**What is required**
Filter the listing for lines containing "linecap".

**Entries shown**
•••••
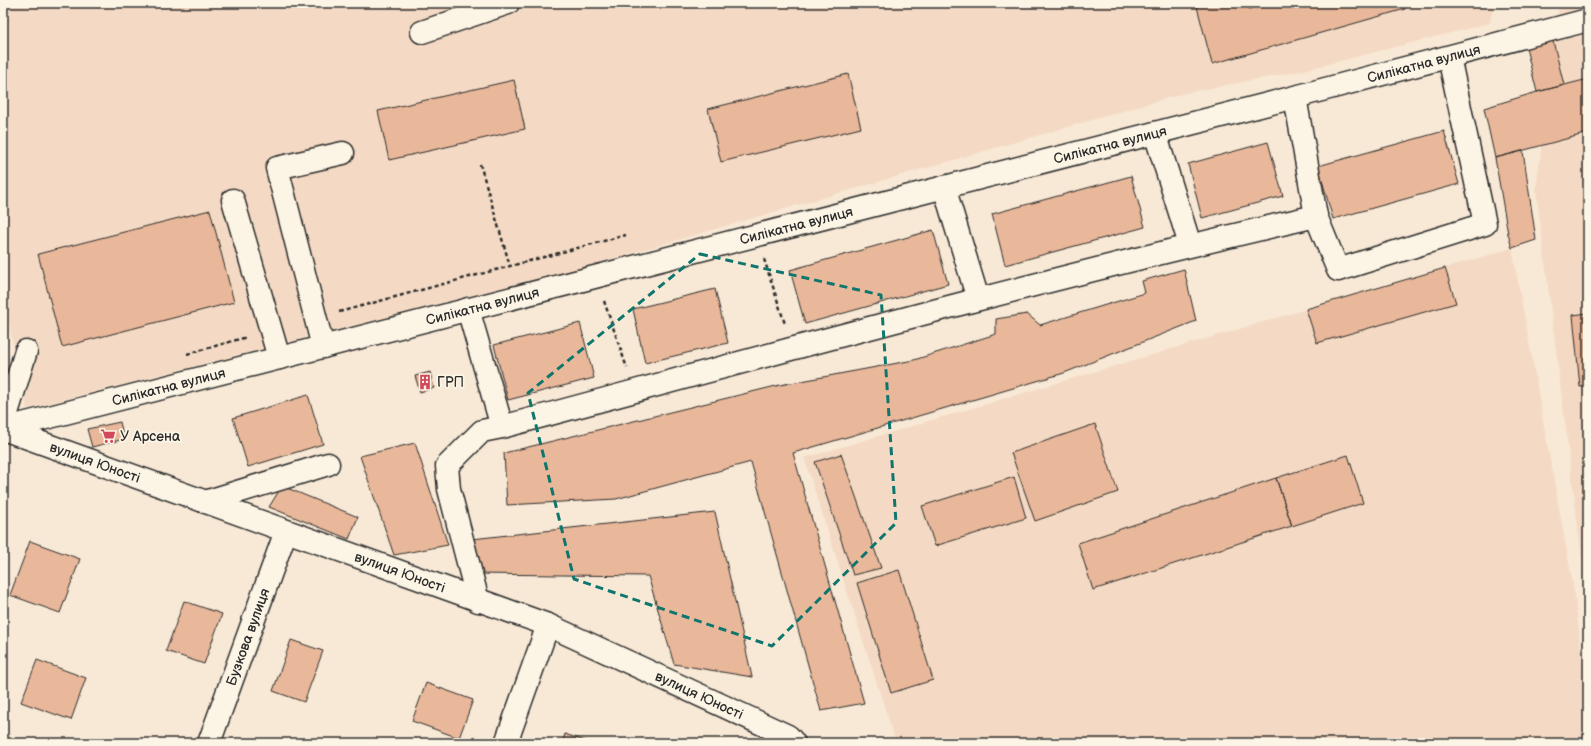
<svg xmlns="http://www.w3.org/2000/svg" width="1591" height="746" viewBox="0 0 1591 746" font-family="'Balsamiq Sans',sans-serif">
<rect width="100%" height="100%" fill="#f8e9d6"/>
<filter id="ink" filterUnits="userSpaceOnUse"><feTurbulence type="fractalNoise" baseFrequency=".025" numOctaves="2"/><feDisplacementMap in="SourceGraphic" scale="8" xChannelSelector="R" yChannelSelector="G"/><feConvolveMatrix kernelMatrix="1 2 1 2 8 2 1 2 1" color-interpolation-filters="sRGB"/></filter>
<g filter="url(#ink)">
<!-- built -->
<path fill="#f4dac4" d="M3,3H1494L1490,23L1301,71L1185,93L595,264L27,409L3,298Z
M1559,3H1588V608L1536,190Z
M1512,248L1575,596L1588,717V743H896L804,458Z"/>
<!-- building -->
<path fill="#e9b89a" stroke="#2b2b2b" d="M1196,3H1247L1249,9L1270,3H1403L1405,9L1212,64Z
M1552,37L1564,85L1537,92L1525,44Z
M848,74L861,128L721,162L708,109Z
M1588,79V133L1495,158L1484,108L1537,92Z
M514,80L525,129L389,160L378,111Z
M1444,131L1459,184L1333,219L1318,166Z
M1268,142L1283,196L1202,218L1188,164Z
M1523,151L1536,240L1512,248L1508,234L1495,158Z
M1131,176L1145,227L1005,265L992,214Z
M210,210L234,302L62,347L38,254Z
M933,230L948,284L805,324L790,270Z
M1445,268L1456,303L1317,343L1306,309Z
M1184,269L1196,321L1064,373L793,453L864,703L821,711L751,462L616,499L507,505L504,453L780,385L914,360L996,334V319L1027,314L1040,325L1145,293L1142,281Z
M715,289L728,343L645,363L633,309Z
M1588,313V386L1580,387L1573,315Z
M580,323L594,378L508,400L494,345Z
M430,372L434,388L420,392L415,376Z
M308,395L323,444L248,467L233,418Z
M120,422L124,439L92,447L87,429Z
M1095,424L1118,492L1035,521L1011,453Z
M415,443L448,545L394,555L360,456Z
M841,454L881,568L853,575L815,462Z
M1348,455L1363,503L1292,526L1276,478Z
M1014,477L1026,518L935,546L922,506Z
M1276,478L1292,526L1093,590L1078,543Z
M282,486L358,517L349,539L269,507Z
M715,512L752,677L674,664L648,576L474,574L472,539Z
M30,541L80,559L60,613L10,595Z
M899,570L933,680L891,693L857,583Z
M184,601L222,614L204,664L166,651Z
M291,640L323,651L304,702L273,691Z
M37,660L86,678L71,720L21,702Z
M426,683L473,700L459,738L412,721Z
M565,734L591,743H562Z"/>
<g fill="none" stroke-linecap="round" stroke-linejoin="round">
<!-- minor casing -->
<g stroke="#2b2b2b" stroke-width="25">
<g id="minor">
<path d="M422,32L508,3"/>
<path d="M1295,97L1316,216L1338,270L1485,224L1449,57"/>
<path d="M1155,133L1190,245"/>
<path d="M944,187L978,299"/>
<path d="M233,200L279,358"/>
<path d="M468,309L502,427C773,354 1043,279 1316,216"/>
<path d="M323,347L277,168L343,153"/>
<path d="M3,426L26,351"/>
<path id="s1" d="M3,429L1295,97L1588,20"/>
<path id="s2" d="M3,429L548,625L788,736L794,743"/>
<path d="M205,502L328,464"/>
<path d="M478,601L449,489L447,466L482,431L502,427"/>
<path id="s3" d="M209,743L286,531"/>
<path d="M506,743L548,625"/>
</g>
</g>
<!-- path -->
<path stroke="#2b2b2b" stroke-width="2.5" stroke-dasharray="4 3" stroke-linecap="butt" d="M480,164L510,266
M764,259L785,324
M604,301L627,368
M339,312L626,235
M187,354L247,337"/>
<!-- minor -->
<use href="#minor" stroke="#fcf5e5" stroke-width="22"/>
</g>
</g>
<!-- marked area -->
<path fill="none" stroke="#0f766e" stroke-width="3" stroke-dasharray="8 5" stroke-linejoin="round" d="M700,254L881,295L896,523L772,646L574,579L528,393Z"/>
<!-- icons -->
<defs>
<g id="building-bare" transform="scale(1.2)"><path d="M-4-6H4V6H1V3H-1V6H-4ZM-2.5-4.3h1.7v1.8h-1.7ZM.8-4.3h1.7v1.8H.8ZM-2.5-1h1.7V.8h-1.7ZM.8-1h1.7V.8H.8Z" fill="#d1495b" stroke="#fcf5e5" stroke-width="2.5" paint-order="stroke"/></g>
<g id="supermarket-bare" transform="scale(1.2)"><path d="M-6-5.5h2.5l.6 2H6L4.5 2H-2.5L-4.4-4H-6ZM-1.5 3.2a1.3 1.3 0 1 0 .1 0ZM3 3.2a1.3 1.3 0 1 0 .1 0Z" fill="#d1495b" stroke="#fcf5e5" stroke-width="2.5" paint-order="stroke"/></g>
</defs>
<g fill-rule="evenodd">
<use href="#building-bare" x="425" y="382"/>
<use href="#supermarket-bare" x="108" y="436"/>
</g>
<g text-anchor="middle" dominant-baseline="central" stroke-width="3.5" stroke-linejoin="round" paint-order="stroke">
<!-- street labels -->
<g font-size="14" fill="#2b2b2b" stroke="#fcf5e5">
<text stroke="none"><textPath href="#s1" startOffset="1467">Силікатна вулиця</textPath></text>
<text stroke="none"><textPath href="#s1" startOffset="1143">Силікатна вулиця</textPath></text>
<text stroke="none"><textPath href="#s1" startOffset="819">Силікатна вулиця</textPath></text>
<text stroke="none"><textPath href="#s1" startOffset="495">Силікатна вулиця</textPath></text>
<text stroke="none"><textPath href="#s1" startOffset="171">Силікатна вулиця</textPath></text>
<text stroke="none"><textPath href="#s2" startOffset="98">вулиця Юності</textPath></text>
<text stroke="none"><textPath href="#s2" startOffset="422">вулиця Юності</textPath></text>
<text stroke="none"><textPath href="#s3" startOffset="113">Бузкова вулиця</textPath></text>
<text stroke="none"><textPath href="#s2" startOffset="746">вулиця Юності</textPath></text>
</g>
<!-- poi labels -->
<g font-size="14" fill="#2b2b2b" stroke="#fcf5e5" text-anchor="start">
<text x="437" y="382">ГРП</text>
<text x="120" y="436">У Арсена</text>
</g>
</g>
<!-- margin -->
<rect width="1591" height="746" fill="none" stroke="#fcf5e5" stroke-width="16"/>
<rect x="8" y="8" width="1575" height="730" fill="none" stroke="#2b2b2b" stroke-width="1.5" filter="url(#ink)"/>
</svg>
•••••
**Answer to the problem**
<g fill="none" stroke-linecap="round" stroke-linejoin="round">
<path stroke="#2b2b2b" stroke-width="2.5" stroke-dasharray="4 3" stroke-linecap="butt" d="M480,164L510,266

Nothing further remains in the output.